Let’s take an extreme example of desire: addiction. Those of us who have struggled with addiction of any kind or any level know the strength, danger, and possible pain of desire, as well as the all-too-common interpretation of desire as immoral or wrong. However, we might just be misinterpreting our desire.


Joe Bailey, a psychologist, addiction counselor, and author (one of my favorites), has written that addicts, like the rest of us, are really just looking for a path to a feeling of well-being. Addicts have allowed themselves to consistently find that feeling in substance use. Joe suggests that our desires are always pointing us in a single direction: toward well-being. If we can see beyond the specific, momentary object of desire to the source of all our desire - a feeling of well-being - we might find some additional will-power to skip the cookies and appreciate a feeling of health or turn off the iPad and head to bed.

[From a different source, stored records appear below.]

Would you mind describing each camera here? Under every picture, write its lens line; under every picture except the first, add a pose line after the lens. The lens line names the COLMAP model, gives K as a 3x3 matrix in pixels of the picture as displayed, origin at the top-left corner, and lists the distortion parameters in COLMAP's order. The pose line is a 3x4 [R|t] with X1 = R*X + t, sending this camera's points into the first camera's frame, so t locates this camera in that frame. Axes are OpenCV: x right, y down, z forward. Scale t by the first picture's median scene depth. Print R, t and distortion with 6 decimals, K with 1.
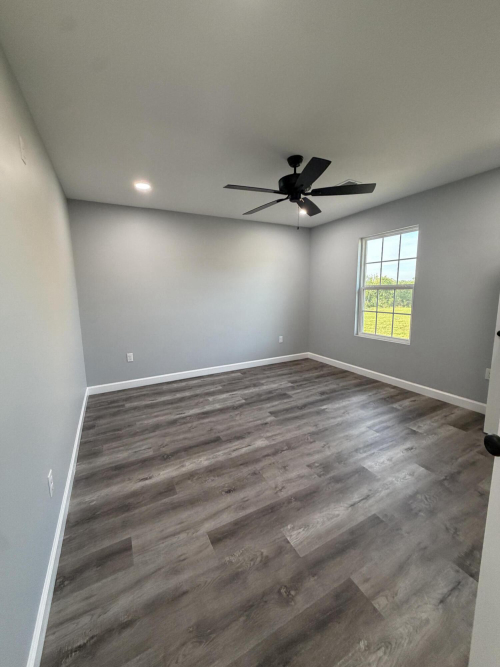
lens RADIAL K [[272.0, 0, 250.0], [0, 272.0, 333.5], [0, 0, 1]] dist [-0.000575, -0.000072]
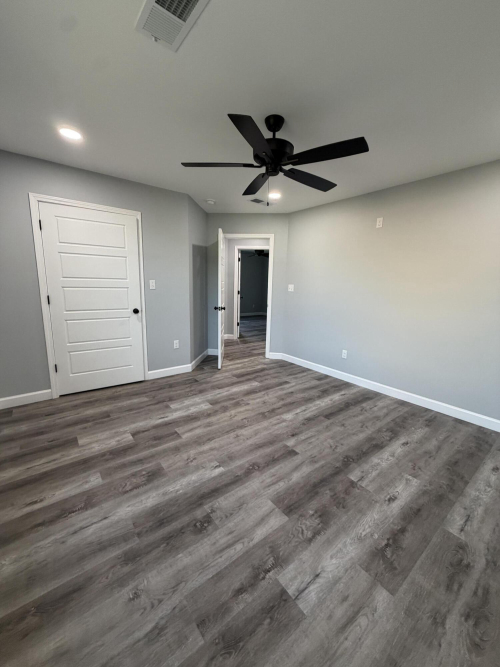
lens RADIAL K [[272.0, 0, 250.0], [0, 272.0, 333.5], [0, 0, 1]] dist [-0.000575, -0.000072]
pose [[-0.985410, 0.022891, -0.168650, 0.366541], [-0.035397, 0.941682, 0.334638, -0.293049], [0.166474, 0.335726, -0.927132, 1.831562]]
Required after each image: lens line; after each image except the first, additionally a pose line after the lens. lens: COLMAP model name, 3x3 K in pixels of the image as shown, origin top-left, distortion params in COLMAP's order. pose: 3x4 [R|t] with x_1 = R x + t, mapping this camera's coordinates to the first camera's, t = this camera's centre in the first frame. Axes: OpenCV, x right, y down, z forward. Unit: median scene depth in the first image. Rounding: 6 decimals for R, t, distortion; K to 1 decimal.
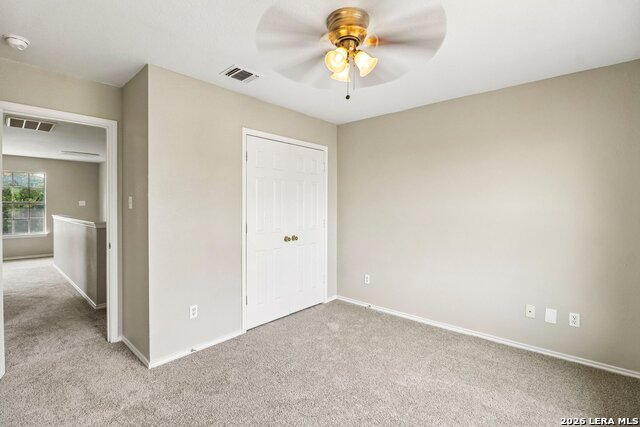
lens RADIAL K [[297.5, 0, 317.3], [0, 297.5, 211.1], [0, 0, 1]] dist [-0.003686, -0.003202]
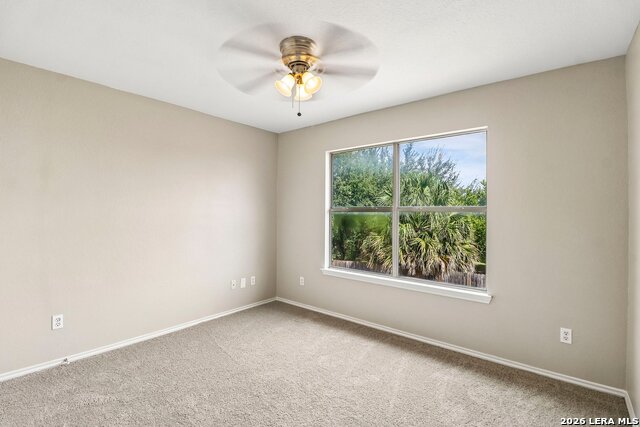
lens RADIAL K [[297.5, 0, 321.9], [0, 297.5, 213.5], [0, 0, 1]] dist [-0.003686, -0.003202]
pose [[-0.039395, -0.010596, 0.999168, -0.505268], [0.011548, 0.999872, 0.011058, -0.006817], [-0.999157, 0.011974, -0.039267, 0.460136]]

Fear and desire are always pointing to one place: well-being. It may seem like our desire is about that shiny or sweet object laid in front of us on the table, but it’s not. Mostly, our fears and desires highlight insecurities that we feel, and the fears and desires point us toward feeling secure and well.


It’s not actually Chick-fil-a that I want - I’m looking for a feeling of satiated well-being. It’s not really the alcohol that I want - I’m looking to feel good, secure, and self-expressed. It’s not really winning the argument with self-righteousness and justification that I’m after - I really want to feel loved and supported for who I am.


Here’s a magic question that helps us see through the cravings and fears of the moment to the well-being we’re actually looking for: What do I really want?


Just like with fear, look beyond the immediate objects of desire to where the desire is really pointing. And then remember that true well-being isn’t something we ever have to go looking for, because it’s always with us - always has been and always will be. Allow your inner wisdom to highlight what you really want, and the craving for those Doritos might just disappear.


For me, it's to be unconditionally in love with life, at ease and compassionate, and to be acting in line with my commitment to the well-being of all life.


What do you really want? No need to push, but don't hold back.